ECLI:NL:GHAMS:2022:2069
Gerechtshof Amsterdam
- Hoger beroep
- Rechtspraak.nl
Bevestiging van vrijspraak in economische strafzaak met betrekking tot het overbrengen van afvalstoffen zonder CCIC certificaat naar China
In deze zaak heeft het gerechtshof Amsterdam op 18 mei 2022 uitspraak gedaan in hoger beroep tegen het vonnis van de economische kamer van de rechtbank Amsterdam, dat op 23 december 2020 werd gewezen. De verdachte was vrijgesproken van het tenlastegelegde feit, namelijk het overbrengen van afvalstoffen naar China zonder het vereiste CCIC certificaat. Het openbaar ministerie heeft hoger beroep ingesteld tegen deze vrijspraak, waarbij de advocaat-generaal een geldboete van € 20.000 heeft gevorderd.
Tijdens de zitting in hoger beroep op 4 mei 2022 heeft het hof de vordering van de advocaat-generaal en de argumenten van de verdediging gehoord. Het hof heeft vastgesteld dat de rechtbank de verdachte terecht heeft vrijgesproken, en dat de argumenten van de advocaat-generaal niet voldoende zijn om tot een andere conclusie te komen. De advocaat-generaal verwees naar een arrest van het Hof van Justitie van 10 november 2011, maar het hof oordeelde dat dit arrest niet relevant was voor de onderhavige zaak, omdat het een wezenlijk andere situatie betrof.

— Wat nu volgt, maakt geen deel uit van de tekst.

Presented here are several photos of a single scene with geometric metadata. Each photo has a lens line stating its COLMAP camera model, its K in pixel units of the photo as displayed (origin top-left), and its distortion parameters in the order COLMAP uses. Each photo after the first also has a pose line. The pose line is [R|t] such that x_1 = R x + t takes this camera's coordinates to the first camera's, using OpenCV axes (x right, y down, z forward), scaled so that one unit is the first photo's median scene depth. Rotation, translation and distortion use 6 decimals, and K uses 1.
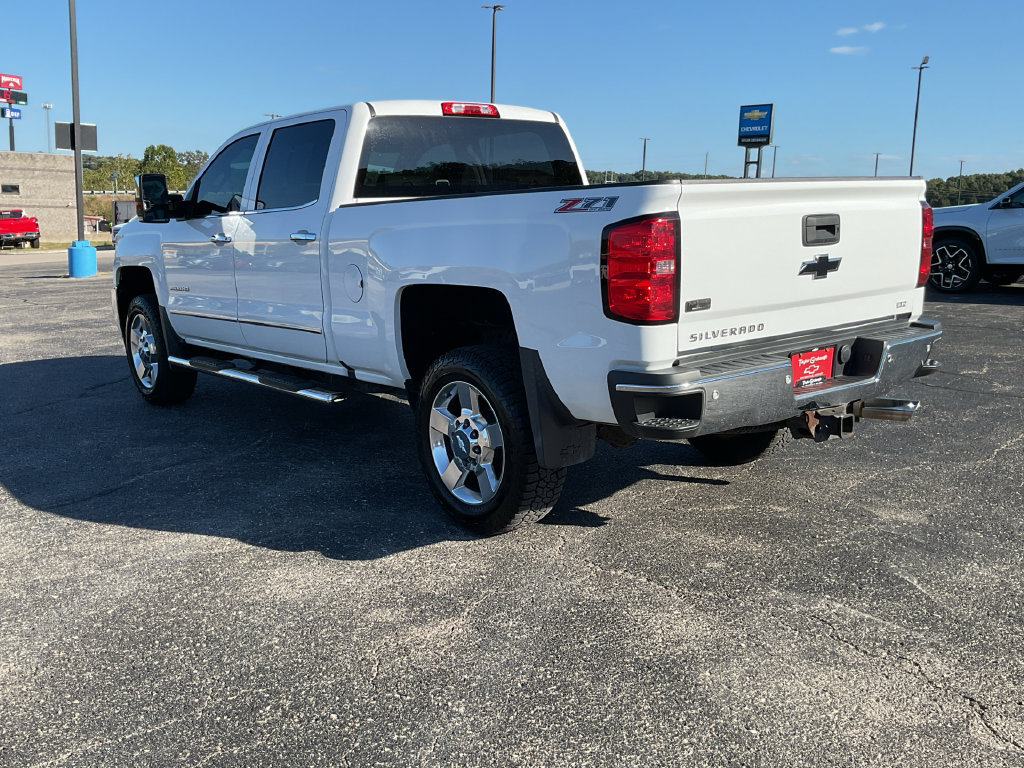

Het hof heeft de overwegingen van de rechtbank aangevuld, maar is tot de conclusie gekomen dat het vonnis waarvan beroep moet worden bevestigd. De eindbeslissing van het hof was dan ook om de vrijspraak van de verdachte te handhaven, met inachtneming van de eerder genoemde overwegingen. Het arrest is uitgesproken in een openbare terechtzitting en is ondertekend door de rechters en de griffier, hoewel twee leden van de kamer buiten staat waren om het arrest mede te ondertekenen.